Your assignment -> Your answer must be every line of the data that holds the string "lines".

Working data: Begin

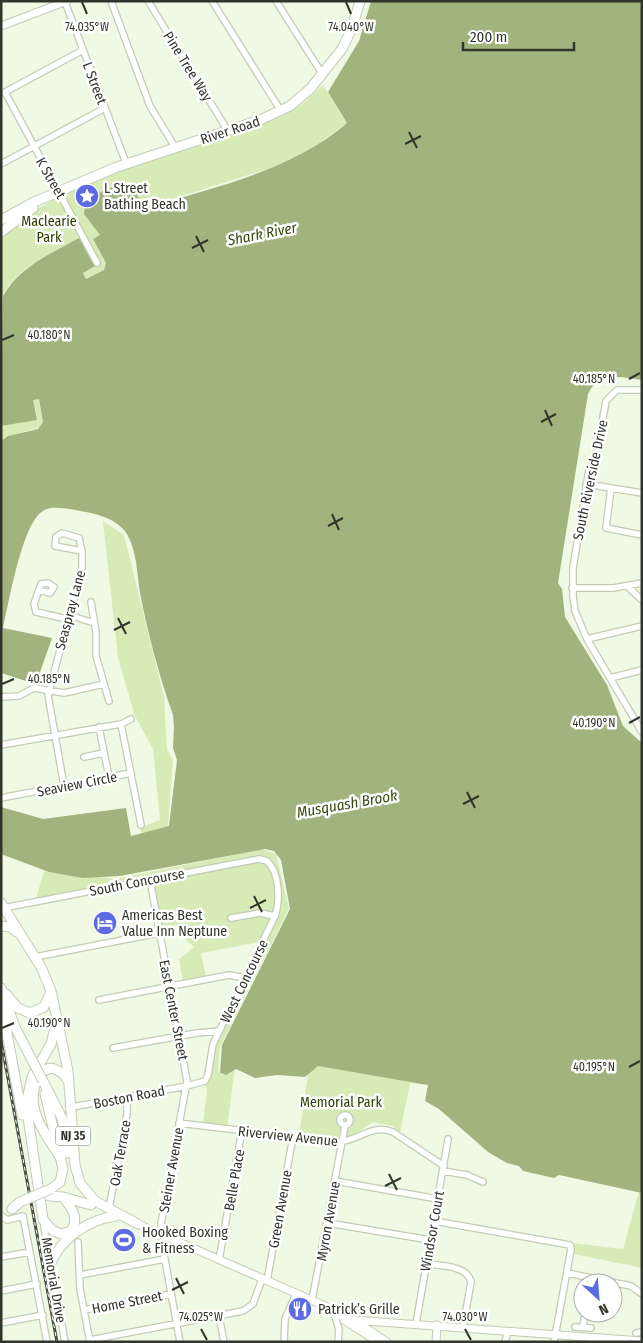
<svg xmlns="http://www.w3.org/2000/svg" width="643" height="1343" font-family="'Fira Sans Condensed',sans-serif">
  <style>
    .green { fill: #d7ebb6 }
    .water { fill: #a1b47e }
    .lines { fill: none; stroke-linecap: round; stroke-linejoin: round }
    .minor-casing { stroke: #c3cbb5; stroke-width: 8 }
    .major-casing { stroke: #c3cbb5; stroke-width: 9 }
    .highway-casing { stroke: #c3cbb5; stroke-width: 11 }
    .minor { stroke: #fff; stroke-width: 5.5 }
    .major { stroke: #fff; stroke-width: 7 }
    .highway { stroke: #fff; stroke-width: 9 }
    .rail-casing { stroke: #4a4e44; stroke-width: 3 }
    .rail { stroke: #fff; stroke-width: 1; stroke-dasharray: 4; stroke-linecap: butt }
    .highway-bridge-casing { stroke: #c3cbb5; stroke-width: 11; stroke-linecap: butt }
    .highway-bridge { stroke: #fff; stroke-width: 9 }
    .ticks { fill: none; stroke: #32352c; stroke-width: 2 }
    .labels { text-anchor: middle; stroke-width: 5; stroke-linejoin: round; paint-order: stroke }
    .shield { fill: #fff; stroke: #70726b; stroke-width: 1 }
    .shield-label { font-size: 12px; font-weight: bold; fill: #32352c }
    .street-label { font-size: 14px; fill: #32352c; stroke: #fff }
    .poi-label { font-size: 14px; fill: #32352c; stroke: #fff; text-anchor: start }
    .park-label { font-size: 14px; fill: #2d3d00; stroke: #fff }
    .water-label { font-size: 15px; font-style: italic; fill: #394a0e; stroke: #fff }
    .ticks-label { font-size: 12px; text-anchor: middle; fill: #32352c; stroke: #fff; stroke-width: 5; stroke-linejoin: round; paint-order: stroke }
  </style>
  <rect width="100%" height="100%" fill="#f0f9e3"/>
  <!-- green -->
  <path class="green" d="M323,85L347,123L311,149L289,162L142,209L135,189L95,226L100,235L93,239L106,263L103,270L86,279L83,273L95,266L79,238C51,254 13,268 1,300V236C77,168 192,155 283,116L301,105Z
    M39,399L43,422L41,427L8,436L1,441V426L37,419L33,400Z
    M103,521L124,535L164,697L167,750L173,759L168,827L143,835L140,828L160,820L153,749L135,716L118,658Z
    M262,849L276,854L289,909L220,1047L218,1070L222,1075L230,1073L235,1067L227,1128L203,1125L207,1090L203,1081L210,1048L260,942L201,953L206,977L183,981L179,959L194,947L187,941L183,923L157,932L148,879L36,899L44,871L116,879Z
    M318,1062L407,1076L427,1085L410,1083L400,1133L393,1126L373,1122L344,1142L299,1137L308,1073Z
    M639,1191L642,1193V1268L569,1253L571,1243L623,1249Z"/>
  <!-- water -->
  <path class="water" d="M371,1H642V380C621,377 598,371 588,394L558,583L562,589L565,617L607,685L623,726L642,743V1193L559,1175L554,1178L523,1171L519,1166L507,1163L488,1152L439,1109L425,1101L428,1085L318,1066L305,1077L277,1075L255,1078L236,1069L226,1075L220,1073L222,1045L290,909L281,860L274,851L265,849L120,876L83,878L49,872L1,854V807L43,819L126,808L131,836L169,826L177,760L173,748L174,727L173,715C159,676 148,634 140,593C137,574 137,551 127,534C116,516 88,512 69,509C61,508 50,506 43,511C22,523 9,603 3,628L52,638L38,678L30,677L29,682L1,673V441L8,436L38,429L43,422L39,399L33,400L37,420L1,426L3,296C19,267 50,254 79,238L95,266L83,273L86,279L104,270L106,263L93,239L100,235L84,214C85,193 115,185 132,183L143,209C213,187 290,172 347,123L328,92L359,41Z"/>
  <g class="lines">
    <!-- minor casing -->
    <g class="minor-casing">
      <path id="minor" d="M111,1L150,106L175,147
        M148,1L228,131
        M212,1L281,111
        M276,1L323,75
        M65,2L126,163
        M83,50L5,92L97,263
        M1,164L105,108
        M642,390H617L606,401L597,450L589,470L573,568V596L575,611L587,639L642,732
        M586,484L642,493
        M611,488L606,528L642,535
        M62,533L79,538L82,551L55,546L56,537Z
        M627,586L642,600
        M572,588H613L642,583
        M39,590L50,593L54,587L48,583L41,584L34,604L36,612L67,619
        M91,602L96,632V656L109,701
        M69,615L94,623
        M587,639L642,626
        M610,678L642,670
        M1,697L19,696L34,688L64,693L104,684
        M121,724L141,825
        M99,727L109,777
        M1,745L121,724L131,719
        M84,757L104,753
        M64,786L48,695L82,568V551
        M1,798L131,773
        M150,880L187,1081L161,1224L163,1249L180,1342
        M3,908L259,859L267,861C280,873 280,901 275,916L213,1044L208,1075L205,1081L187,1086L72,1107
        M231,918L260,913L275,916
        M35,957L159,933
        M99,1000L229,975L245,978
        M113,1048L197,1033L219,1031
        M340 1120a5 5 0 1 1 10 0a5 5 0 1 1-10 0Z
        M179,1123L337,1142C358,1142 371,1123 393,1132L444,1166
        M443,1171L467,1175L483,1182
        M335,1181L438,1199
        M109,1208L127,1114V1098
        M2,1216L7,1220L23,1216L47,1342
        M43,1221L65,1342
        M434,1221L570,1245L571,1249L554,1342
        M328,1223L430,1240
        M78,1242L80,1289L90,1342
        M1,1257L30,1252
        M219,1260L242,1130
        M426,1264C441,1266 467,1265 471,1282L463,1327
        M567,1273L631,1286L642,1294
        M80,1275L165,1259
        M267,1281L293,1137
        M1,1291L37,1284
        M312,1300L345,1126
        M84,1310L171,1294
        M334,1314L339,1329L338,1342
        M219,1316L224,1342
        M1,1323L43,1315
        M416,1324L448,1139
        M575,1327L591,1328
        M583,1327L585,1313
        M636,1333L642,1332
        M90,1340L243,1311L253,1304L262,1279
        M284,1342L285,1319L296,1294
        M505,1342L508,1331"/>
    </g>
    <!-- major casing -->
    <g class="major-casing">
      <path id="major" d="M1,26L67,1
        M138,1224L341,1313
        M334,1314L353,1320L642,1341
        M344,1320L378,1342
        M355,1321L387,1342
        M436,1342L437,1325"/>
    </g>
    <!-- highway casing -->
    <g class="highway-casing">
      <path id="highway" d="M1,220L34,202L117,167L260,120L290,106L311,88L342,49L352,28L360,1
        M1,232L33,208
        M1,903L41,967L51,991L68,1071L75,1165L80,1183L95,1201L138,1224
        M1,926L10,927L17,932
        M1,988L15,1027L33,1062
        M6,994L18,1008L30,1013L44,1007L51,992
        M1,1000L22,1115
        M57,1020L51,1044L32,1077L26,1104L43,1219L52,1230L61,1234L71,1231C80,1218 71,1207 63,1197
        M43,1081L62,1118L68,1153
        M45,1094L63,1169L60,1182L51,1189
        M61,1159C52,1143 37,1125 34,1107C29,1081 48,1050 69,1082
        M49,1196L63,1197L91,1205
        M12,1209L20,1202
        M50,1265C61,1238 87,1220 116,1216"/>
    </g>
    <!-- minor -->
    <use href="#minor" class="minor"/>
    <!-- major -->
    <use href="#major" class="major"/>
    <!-- highway -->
    <use href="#highway" class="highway"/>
    <!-- rail casing -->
    <g class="rail-casing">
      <path id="rail" d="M1,1041L57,1342"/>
    </g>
    <!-- rail -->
    <use href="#rail" class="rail"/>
    <!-- highway-bridge casing -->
    <g class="highway-bridge-casing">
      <path id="highway-bridge" d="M33,1062L43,1081
        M20,1202L51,1189"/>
    </g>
    <!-- highway-bridge -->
    <use href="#highway-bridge" class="highway-bridge"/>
  </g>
  <!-- ticks -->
  <path class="ticks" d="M82,2L87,14M346,2L351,14M409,132L417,148M405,144L421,136M196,236L204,252M192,248L208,240M2,340L14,335M629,379L640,373M545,410L552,426M541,422L556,414M332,514L339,530M328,526L343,518M118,618L126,634M114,630L130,622M2,684L14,679M629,723L640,717M467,792L475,808M463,804L479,796M254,896L262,912M250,908L266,900M2,1028L14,1023M629,1067L640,1061M389,1174L397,1190M385,1186L401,1178M176,1278L184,1294M172,1290L188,1282M201,1329L207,1340M465,1329L471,1340"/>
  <!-- icons -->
  <defs>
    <g id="sight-disc" transform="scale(1.25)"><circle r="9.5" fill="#5d6be2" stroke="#fff"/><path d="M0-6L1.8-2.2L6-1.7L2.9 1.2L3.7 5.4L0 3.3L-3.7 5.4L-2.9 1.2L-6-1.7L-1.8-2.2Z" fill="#fff"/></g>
    <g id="hotel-disc" transform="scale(1.25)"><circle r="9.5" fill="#5d6be2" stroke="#fff"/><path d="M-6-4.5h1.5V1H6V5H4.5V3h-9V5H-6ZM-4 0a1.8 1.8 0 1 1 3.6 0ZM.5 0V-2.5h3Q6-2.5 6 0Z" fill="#fff"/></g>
    <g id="stadium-disc" transform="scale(1.25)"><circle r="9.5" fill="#5d6be2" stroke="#fff"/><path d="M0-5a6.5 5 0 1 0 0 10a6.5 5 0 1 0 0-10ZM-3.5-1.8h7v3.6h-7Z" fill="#fff"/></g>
    <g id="restaurant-disc" transform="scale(1.25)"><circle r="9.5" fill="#5d6be2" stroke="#fff"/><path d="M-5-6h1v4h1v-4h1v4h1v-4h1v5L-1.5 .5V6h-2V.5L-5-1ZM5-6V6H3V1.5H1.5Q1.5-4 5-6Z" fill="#fff"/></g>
  </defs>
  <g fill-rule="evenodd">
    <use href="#sight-disc" x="87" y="196"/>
    <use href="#hotel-disc" x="105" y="923"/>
    <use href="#stadium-disc" x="124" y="1240"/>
    <use href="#restaurant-disc" x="300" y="1309"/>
  </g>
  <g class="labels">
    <!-- shield labels -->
    <rect class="shield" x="55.5" y="1126.5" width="35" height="19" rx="4"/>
    <g class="shield-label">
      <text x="73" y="1140">NJ 35</text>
    </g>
    <!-- street labels -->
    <g class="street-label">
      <text transform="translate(188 66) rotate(58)" y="5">Pine Tree Way</text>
      <text transform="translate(95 83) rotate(69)" y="5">L Street</text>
      <text transform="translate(230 130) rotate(-18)" y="5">River Road</text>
      <text transform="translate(51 178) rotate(60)" y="5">K Street</text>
      <text transform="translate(590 480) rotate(-78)" y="5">South Riverside Drive</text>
      <text transform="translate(70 610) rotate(-75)" y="5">Seaspray Lane</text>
      <text transform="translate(77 784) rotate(-11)" y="5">Seaview Circle</text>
      <text transform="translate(137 882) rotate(-11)" y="5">South Concourse</text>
      <text transform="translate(244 981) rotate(-64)" y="5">West Concourse</text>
      <text transform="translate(174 1010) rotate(79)" y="5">East Center Street</text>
      <text transform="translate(129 1097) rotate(-11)" y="5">Boston Road</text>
      <text transform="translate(288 1136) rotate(6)" y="5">Riverview Avenue</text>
      <text transform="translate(120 1153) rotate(-80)" y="5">Oak Terrace</text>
      <text transform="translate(171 1170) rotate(-80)" y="5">Steiner Avenue</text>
      <text transform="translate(234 1180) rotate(-80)" y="5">Belle Place</text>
      <text transform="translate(280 1209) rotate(-80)" y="5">Green Avenue</text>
      <text transform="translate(328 1221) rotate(-80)" y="5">Myron Avenue</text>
      <text transform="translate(432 1231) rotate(-80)" y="5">Windsor Court</text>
      <text transform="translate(54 1280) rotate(80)" y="5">Memorial Drive</text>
      <text transform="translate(127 1302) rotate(-11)" y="5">Home Street</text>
    </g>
    <!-- poi labels -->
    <g class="poi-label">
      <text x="104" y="193">L Street<tspan x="104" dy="16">Bathing Beach</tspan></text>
      <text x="122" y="920">Americas Best<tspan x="122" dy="16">Value Inn Neptune</tspan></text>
      <text x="142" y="1237">Hooked Boxing<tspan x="142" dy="16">&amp; Fitness</tspan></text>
      <text x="318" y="1314">Patrick’s Grille</text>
    </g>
    <!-- park labels -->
    <g class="park-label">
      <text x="49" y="226">Maclearie<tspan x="49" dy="16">Park</tspan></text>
      <text x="341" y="1107">Memorial Park</text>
    </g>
    <!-- water labels -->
    <g class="water-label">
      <text transform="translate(262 234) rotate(-11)" y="5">Shark River</text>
      <text transform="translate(347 804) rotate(-10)" y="5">Musquash Brook</text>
    </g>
  </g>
  <g class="ticks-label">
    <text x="351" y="31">74.040°W</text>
    <text x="87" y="31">74.035°W</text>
    <text x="49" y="339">40.180°N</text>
    <text x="594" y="383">40.185°N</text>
    <text x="49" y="683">40.185°N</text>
    <text x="594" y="727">40.190°N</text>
    <text x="49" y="1027">40.190°N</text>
    <text x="594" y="1071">40.195°N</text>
    <text x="201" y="1321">74.025°W</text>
    <text x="465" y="1321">74.030°W</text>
  </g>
  <!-- border -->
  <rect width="643" height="1343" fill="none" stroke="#32352c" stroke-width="5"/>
  <!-- north arrow -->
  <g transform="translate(598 1298) rotate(154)"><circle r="24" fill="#ffffff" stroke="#adaeab"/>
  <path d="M0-4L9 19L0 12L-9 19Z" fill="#5d6be2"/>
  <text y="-8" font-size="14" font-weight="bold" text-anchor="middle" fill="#32352c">N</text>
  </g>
  <!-- scale -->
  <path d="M463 42v8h111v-8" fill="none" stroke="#32352c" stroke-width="2.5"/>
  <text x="470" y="42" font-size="15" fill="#32352c" stroke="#ffffff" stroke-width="4" paint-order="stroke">200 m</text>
</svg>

Working data: End

Your response ->
    .lines { fill: none; stroke-linecap: round; stroke-linejoin: round }
  <g class="lines">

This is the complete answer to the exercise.